Anyway, here is the query using CUBE operator:
select case GROUPING(Employee)
when 1 then 'All Employees'
else Employee
end as Employee,
case GROUPING(ShipCountry)
when 1 then 'All Countries'
else ShipCountry
end ShipCountry,
sum(Quantity) as Quantity
from tbl_Sales
group by Employee, Shipcountry with CUBE
As I said before, the result is the same as using the previous code. Here is the identical result:
Let's go on with our first example. Now, we just have to rotate CountryShip
values in rows into new columns. How to get this? It's easy. We've only to make use of PIVOT operator. You can read some of my previous articles to go deeper on it (i.e. Using PIVOT with T-SQL)

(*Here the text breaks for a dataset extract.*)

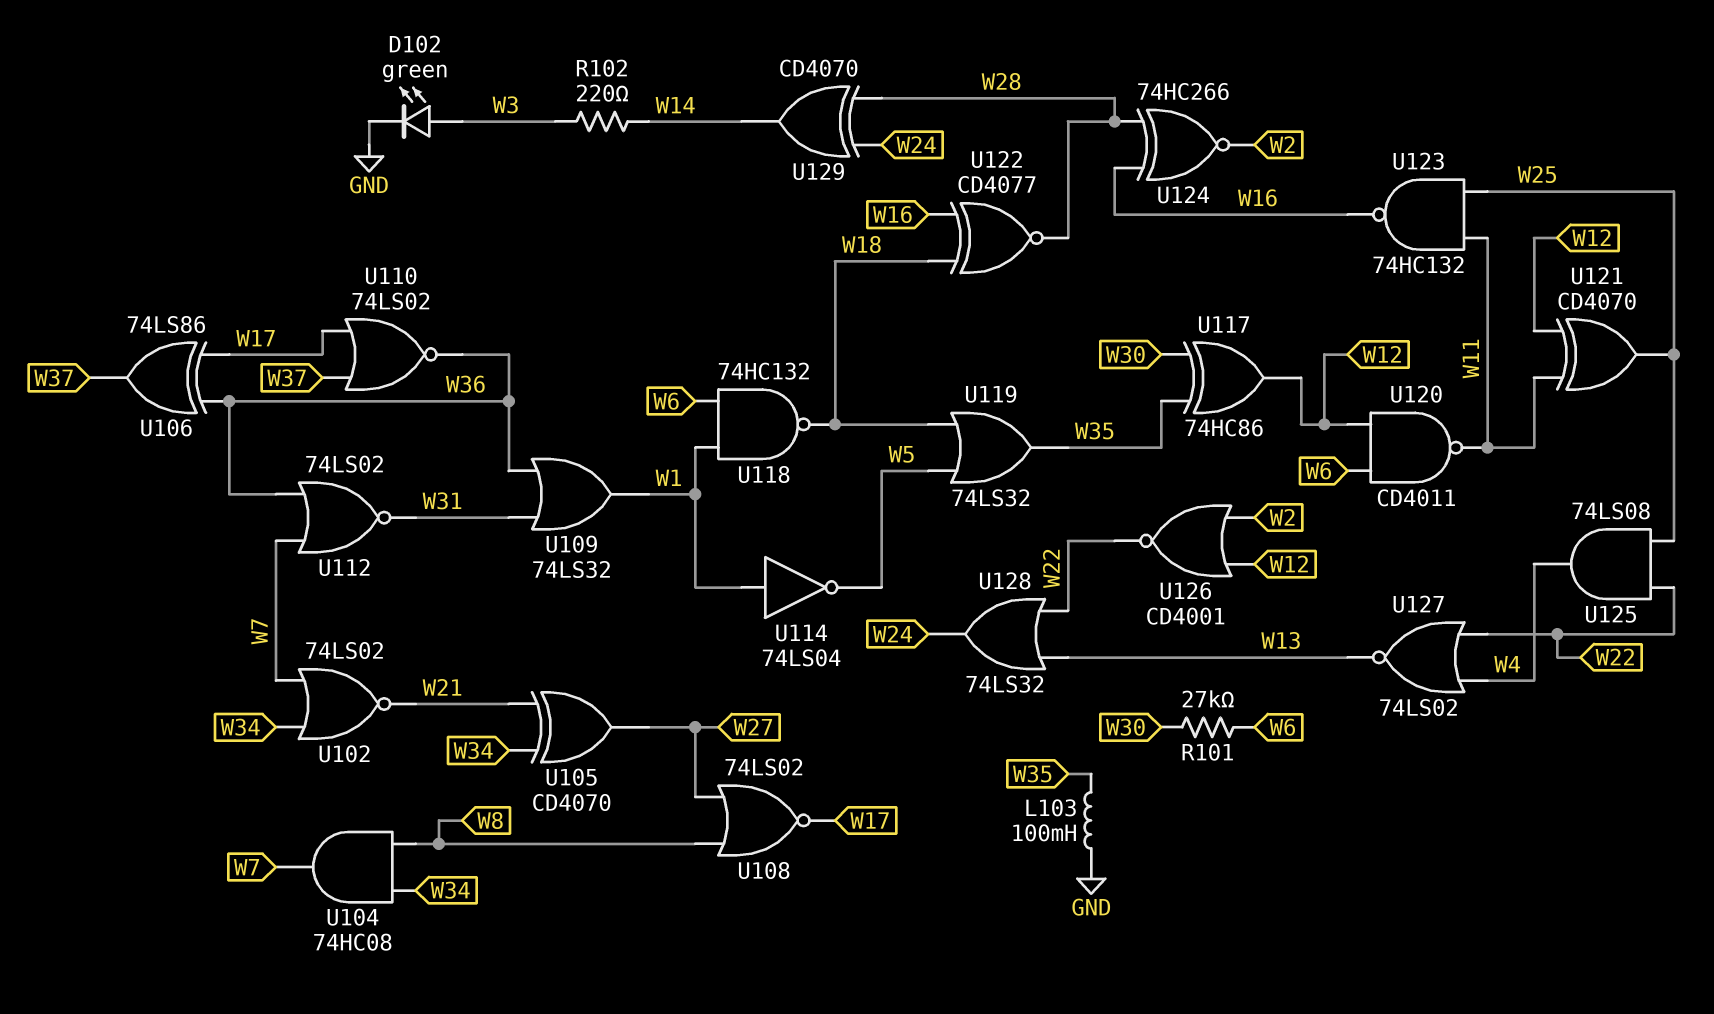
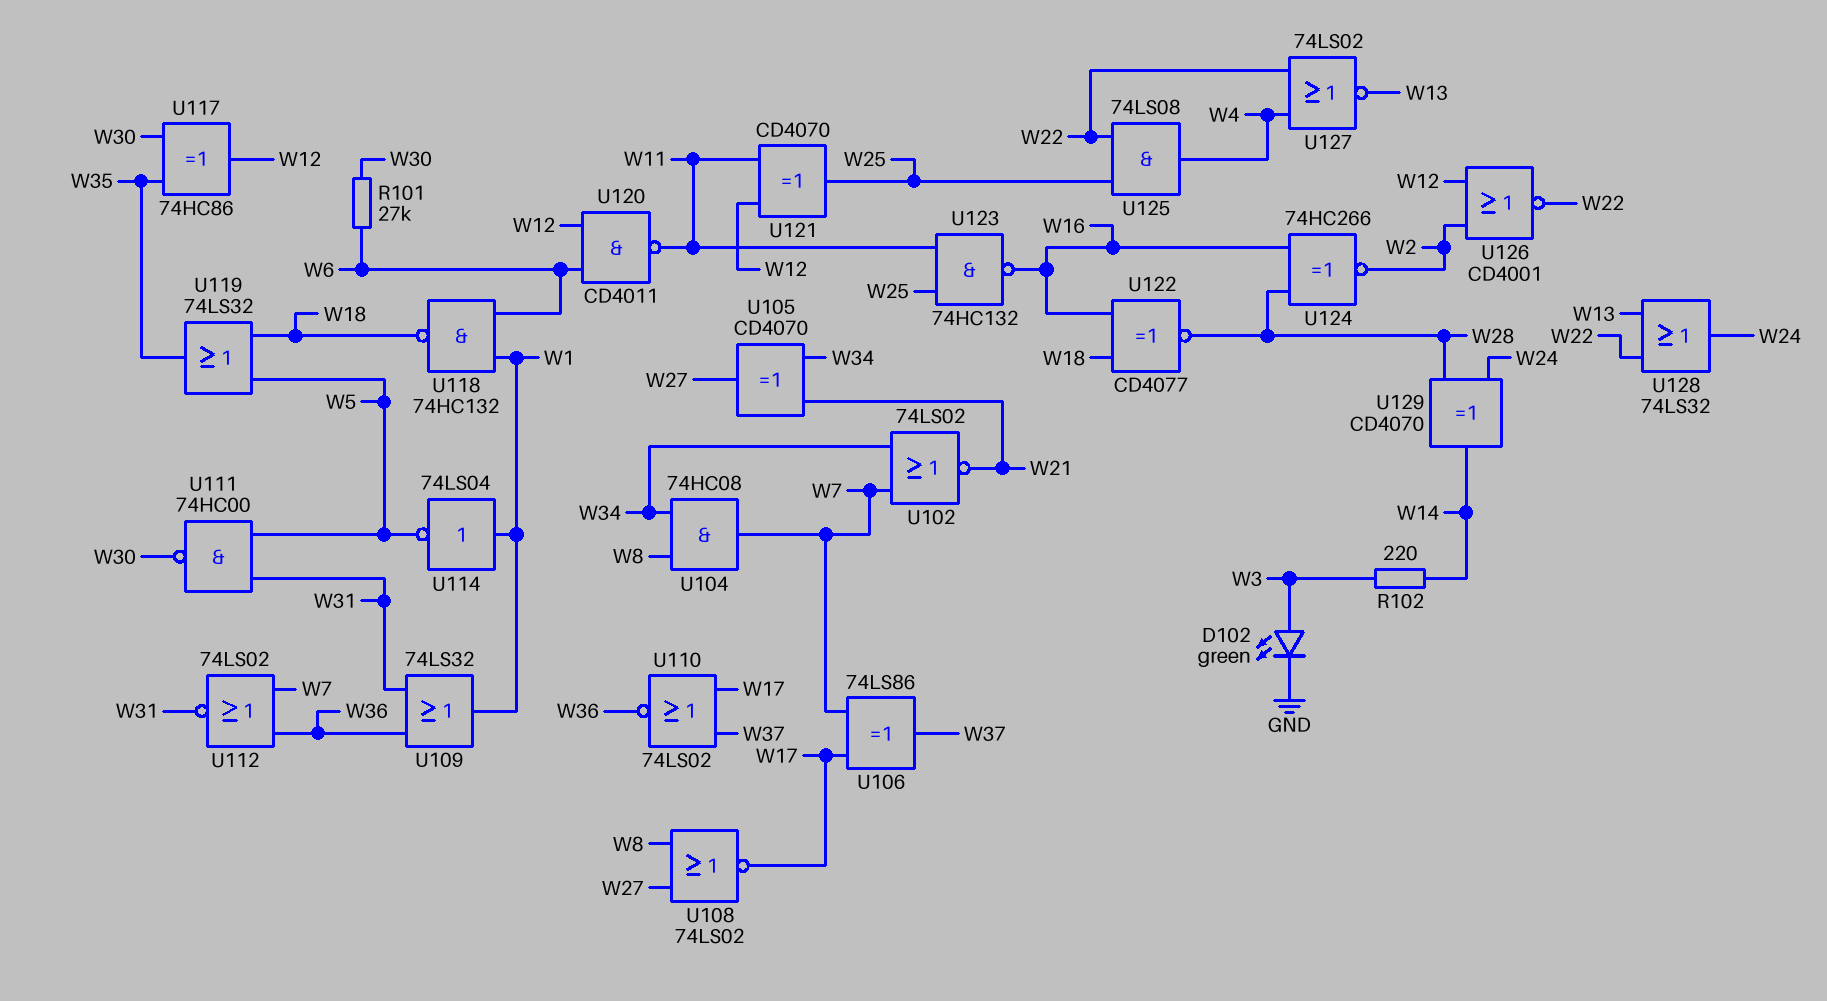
L103: 100mH (GND, W35) -> none
U106: XOR 74LS86 (in W17, in W36, out W37) -> XOR 74LS86 (in W7, in W17, out W37)
U111: none -> NAND 74HC00 (in W5, in W31, out W30)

Here is our final query using GROUPING SETS and PIVOTING our source query making previous use of a common table expression:
;with CTE_OriginalQuery as
(select case GROUPING(Employee)
when 1 then 'All Employees'
else Employee
end as Employee,
case GROUPING(ShipCountry)
when 1 then 'All Countries'
else ShipCountry
end ShipCountry,
sum(Quantity) as Quantity
from tbl_Sales
group by GROUPING SETS(
(Employee, Shipcountry),
Employee,
ShipCountry,
())
)
select Employee, Spain, France, Germany, [All Countries]
from CTE_OriginalQuery
PIVOT (sum(Quantity) for ShipCountry in
(Spain, France, Germany, [All Countries])) as Pivoted_FinalQuery
At last, by executing our final query we obtain our desired result set.